__Task 1__: According to the discussion of fitness tests, what share of Americans over age 60 get the equivalent of 20 minutes of walking per day?
__Task 2__: From the discussion of fitness tests, return the part that opens with the words containing "The thing about" and closes with "minutes per week.)".

[Opening Extracted text section]

VO2MAX is oftentimes cited as a longevity predictor and the folk who’re involved in this line of research naturally portray it as superior. Peter Attia has quite a few of his podcasts devoted to this parameter…and with the similar sort of discussion. Here’s a snippet from one that’s behind the usual paywall but such discussion as is viewable maybe sheds a bit of light on what I’m trying to explain.
The thing about VO2MAX as a predictor is that it’s not very easy to “game” a VO2MAX test score. Genetics aside, it’s a good measure of “organic” healthy lifestyle/fitness choices routinely over the long haul, rather than a burst of training over a few weeks…or even months.
@iampops5 considering the age you have already attained that test is already wrong.
As @VeeEnn described in detail the sit-to-stand test (whether from the floor or from a chair) is a way to quickly measure physical abilities that directly impact your ability to function independently and not get hurt. These tests were designed for elderly people (like us). Many people over age 60 are sedentary and lose their physical fitness. Only 5% of Americans over age 60 get the equivalent of 20 minutes of walking per day. (120 minutes per week.)

[Closing Extracted text section]
[Opening Records section]

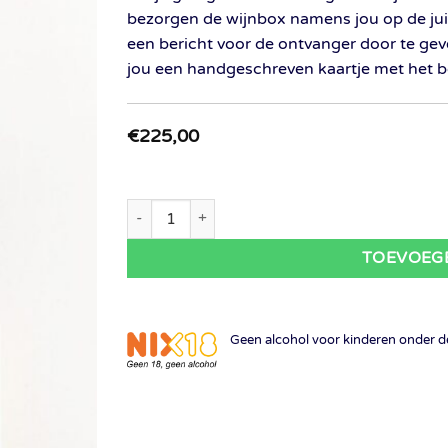
bezorgen de wijnbox namens jou op de juis
een bericht voor de ontvanger door te ge
jou een handgeschreven kaartje met het be
€
225,00
Wijnbox cadeau 5 maanden aantal
TOEVOEG
Geen alcohol voor kinderen onder de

[Closing Records section]

__Worked solution 1__: 5%

__Worked solution 2__:
The thing about VO2MAX as a predictor is that it’s not very easy to “game” a VO2MAX test score. Genetics aside, it’s a good measure of “organic” healthy lifestyle/fitness choices routinely over the long haul, rather than a burst of training over a few weeks…or even months.
@iampops5 considering the age you have already attained that test is already wrong.
As @VeeEnn described in detail the sit-to-stand test (whether from the floor or from a chair) is a way to quickly measure physical abilities that directly impact your ability to function independently and not get hurt. These tests were designed for elderly people (like us). Many people over age 60 are sedentary and lose their physical fitness. Only 5% of Americans over age 60 get the equivalent of 20 minutes of walking per day. (120 minutes per week.)